- WHAT THE TASK REQUIRES -
The entries should be written out again exactly as they read.

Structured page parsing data
· · · · ·
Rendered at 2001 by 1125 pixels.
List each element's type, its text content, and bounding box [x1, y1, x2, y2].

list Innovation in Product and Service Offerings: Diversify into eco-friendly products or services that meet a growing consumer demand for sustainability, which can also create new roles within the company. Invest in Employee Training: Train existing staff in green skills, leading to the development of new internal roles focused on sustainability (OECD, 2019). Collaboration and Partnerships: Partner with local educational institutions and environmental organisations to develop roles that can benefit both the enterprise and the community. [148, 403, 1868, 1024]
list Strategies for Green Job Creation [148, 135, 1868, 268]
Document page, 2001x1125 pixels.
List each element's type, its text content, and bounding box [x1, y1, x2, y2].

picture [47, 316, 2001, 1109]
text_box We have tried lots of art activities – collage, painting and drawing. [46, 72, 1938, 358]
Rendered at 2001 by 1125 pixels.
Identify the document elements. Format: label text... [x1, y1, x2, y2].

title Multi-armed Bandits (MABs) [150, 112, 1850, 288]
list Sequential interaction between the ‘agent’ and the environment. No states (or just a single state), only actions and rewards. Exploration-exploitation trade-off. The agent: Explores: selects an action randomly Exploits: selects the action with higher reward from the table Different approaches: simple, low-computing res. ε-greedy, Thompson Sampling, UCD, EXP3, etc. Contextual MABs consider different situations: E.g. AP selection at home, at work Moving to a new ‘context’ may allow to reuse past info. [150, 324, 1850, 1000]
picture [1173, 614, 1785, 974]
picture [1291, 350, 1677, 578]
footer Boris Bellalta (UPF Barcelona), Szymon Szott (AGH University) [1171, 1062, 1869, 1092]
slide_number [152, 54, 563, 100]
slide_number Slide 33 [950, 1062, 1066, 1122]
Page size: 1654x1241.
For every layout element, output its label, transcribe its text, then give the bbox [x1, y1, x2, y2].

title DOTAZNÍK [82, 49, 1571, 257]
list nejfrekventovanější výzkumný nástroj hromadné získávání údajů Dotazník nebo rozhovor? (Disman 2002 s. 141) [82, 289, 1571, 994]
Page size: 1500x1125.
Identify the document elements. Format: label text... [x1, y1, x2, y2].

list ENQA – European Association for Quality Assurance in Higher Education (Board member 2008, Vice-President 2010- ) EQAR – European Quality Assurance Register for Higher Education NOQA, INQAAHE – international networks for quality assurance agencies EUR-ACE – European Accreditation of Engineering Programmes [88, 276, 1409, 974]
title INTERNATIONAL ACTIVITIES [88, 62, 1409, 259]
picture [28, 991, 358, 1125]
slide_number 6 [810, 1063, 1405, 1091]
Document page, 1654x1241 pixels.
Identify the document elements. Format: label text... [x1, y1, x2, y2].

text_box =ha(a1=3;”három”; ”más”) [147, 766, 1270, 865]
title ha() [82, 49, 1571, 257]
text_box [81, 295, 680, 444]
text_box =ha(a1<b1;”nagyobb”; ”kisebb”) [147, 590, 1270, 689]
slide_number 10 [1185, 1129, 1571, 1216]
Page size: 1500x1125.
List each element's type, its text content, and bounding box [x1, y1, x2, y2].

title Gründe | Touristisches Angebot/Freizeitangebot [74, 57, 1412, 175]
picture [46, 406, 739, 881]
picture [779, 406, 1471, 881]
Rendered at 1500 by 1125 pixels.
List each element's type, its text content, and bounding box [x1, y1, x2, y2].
· · · · ·
- WRITTEN SOLUTION -
Rendered at 2001 by 1125 pixels.
List each element's type, its text content, and bounding box [x1, y1, x2, y2].

list Innovation in Product and Service Offerings: Diversify into eco-friendly products or services that meet a growing consumer demand for sustainability, which can also create new roles within the company. Invest in Employee Training: Train existing staff in green skills, leading to the development of new internal roles focused on sustainability (OECD, 2019). Collaboration and Partnerships: Partner with local educational institutions and environmental organisations to develop roles that can benefit both the enterprise and the community. [148, 403, 1868, 1024]
list Strategies for Green Job Creation [148, 135, 1868, 268]
Document page, 2001x1125 pixels.
List each element's type, its text content, and bounding box [x1, y1, x2, y2].

picture [47, 316, 2001, 1109]
text_box We have tried lots of art activities – collage, painting and drawing. [46, 72, 1938, 358]
Rendered at 2001 by 1125 pixels.
Identify the document elements. Format: label text... [x1, y1, x2, y2].

title Multi-armed Bandits (MABs) [150, 112, 1850, 288]
list Sequential interaction between the ‘agent’ and the environment. No states (or just a single state), only actions and rewards. Exploration-exploitation trade-off. The agent: Explores: selects an action randomly Exploits: selects the action with higher reward from the table Different approaches: simple, low-computing res. ε-greedy, Thompson Sampling, UCD, EXP3, etc. Contextual MABs consider different situations: E.g. AP selection at home, at work Moving to a new ‘context’ may allow to reuse past info. [150, 324, 1850, 1000]
picture [1173, 614, 1785, 974]
picture [1291, 350, 1677, 578]
footer Boris Bellalta (UPF Barcelona), Szymon Szott (AGH University) [1171, 1062, 1869, 1092]
slide_number [152, 54, 563, 100]
slide_number Slide 33 [950, 1062, 1066, 1122]
Page size: 1654x1241.
For every layout element, output its label, transcribe its text, then give the bbox [x1, y1, x2, y2].

title DOTAZNÍK [82, 49, 1571, 257]
list nejfrekventovanější výzkumný nástroj hromadné získávání údajů Dotazník nebo rozhovor? (Disman 2002 s. 141) [82, 289, 1571, 994]
Page size: 1500x1125.
Identify the document elements. Format: label text... [x1, y1, x2, y2].

list ENQA – European Association for Quality Assurance in Higher Education (Board member 2008, Vice-President 2010- ) EQAR – European Quality Assurance Register for Higher Education NOQA, INQAAHE – international networks for quality assurance agencies EUR-ACE – European Accreditation of Engineering Programmes [88, 276, 1409, 974]
title INTERNATIONAL ACTIVITIES [88, 62, 1409, 259]
picture [28, 991, 358, 1125]
slide_number 6 [810, 1063, 1405, 1091]
Document page, 1654x1241 pixels.
Identify the document elements. Format: label text... [x1, y1, x2, y2].

text_box =ha(a1=3;”három”; ”más”) [147, 766, 1270, 865]
title ha() [82, 49, 1571, 257]
text_box [81, 295, 680, 444]
text_box =ha(a1<b1;”nagyobb”; ”kisebb”) [147, 590, 1270, 689]
slide_number 10 [1185, 1129, 1571, 1216]
Page size: 1500x1125.
List each element's type, its text content, and bounding box [x1, y1, x2, y2].

title Gründe | Touristisches Angebot/Freizeitangebot [74, 57, 1412, 175]
picture [46, 406, 739, 881]
picture [779, 406, 1471, 881]
Rendered at 1500 by 1125 pixels.
List each element's type, its text content, and bounding box [x1, y1, x2, y2].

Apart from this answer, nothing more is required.